1) жалоб больной на головную боль в лобно-височной области давящего характера, сопровождающуюся головокружением и шумом в ушах; отсутствие движений и чувство онемения в левых конечностях.

2) истории развития заболевания: Считает себя больной с 14:30 ч 11.02.09 года, когда, в связи с нерегулярным приемом гипотензивных препаратов, на фоне очередного эпизода повышения артериального давления до 180/110 мм рт. ст., почувствовала резко нарастающую головную боль с последующим помутнением сознания на время около двух минут. После чего больная отметила отсутствие активных движений в левой руке и резко нарастающую слабость в левой ноге. Скорой помощью доставлена в приемное отделение ГБ № 15 с диагнозом острое нарушение мозгового кровообращения, затем на каталке доставлена на первое неврологическое отделение, где был назначен план обследования и соответствующее лечение.

3) общего состояния больного - Общее состояние средней степени тяжести. Положение в постели пассивное. Сознание сохранено, мышление замедленно, эмоционально лабильна. Наблюдается отсутствие движений в левых конечностях. В левой половине тела отмечается повышение тонуса мышц. Область сердца не изменена. Верхушечный толчок умеренной силы, определяется в 5 межреберье по среднеключичной линии слева. Пульс на лучевых артериях симметричный на обеих руках, удовлетворительного наполнения и напряжения, частота 76 в минуту, ритмичен.

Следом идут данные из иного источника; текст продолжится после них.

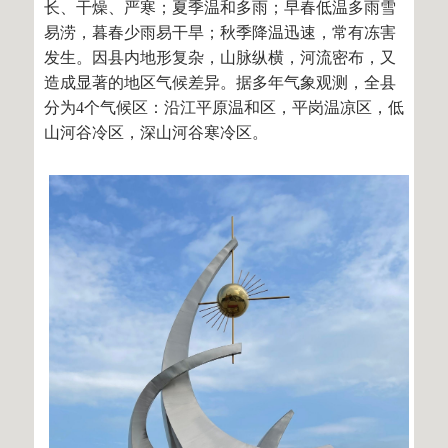
长、干燥、严寒；夏季温和多雨；早春低温多雨雪
易涝，暮春少雨易干旱；秋季降温迅速，常有冻害
发生。因县内地形复杂，山脉纵横，河流密布，又
造成显著的地区气候差异。据多年气象观测，全县
分为4个气候区：沿江平原温和区，平岗温凉区，低
山河谷冷区，深山河谷寒冷区。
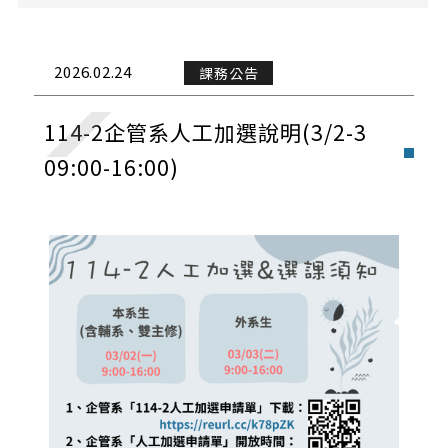
課務公告
演講與學術活動
2026.02.24
課務公告
校外活動
114-2企管系人工加選說明(3/2-3
校內活動
09:00-16:00)
實習與徵才
獎學金公告
榮譽榜
招生公告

Расширение границ сердца влево Аускультация сердца: Тоны сердца приглушены, аритмичные, ЧСС - 76 в минуту. АД - 170/100 мм рт.ст.

4) неврологического статуса - Черепные нервы:

III пара - n. oculomotorius (глазодвигательный нерв)

IV пара - n trochlearis ( блоковый нерв )

VI пара - n. abducens (отводящий нерв)

У больной зрачки округлые, одинакового размера, симметричные. На свет реагируют содружественно. Глазные щели не равномерны D<S.

V пара - n . trigeminus (тройничный нерв ).

VII пара - n. facialis (лицевой нерв).

Зубы при их показывании обнажаются не полностью с левой стороны. Выявляется небольшая сглаженность левой носогубной складки, опущение левого угла рта.

XII пара - n. hypoglossus (подъязычный нерв).

Наблюдается девиация языка влево.

Чувствительная сфера.

Отмечается незначительное снижение тактильной чувствительности слева. У больной отмечается незначительное снижение температурной чувствительности слева(термогипестезия).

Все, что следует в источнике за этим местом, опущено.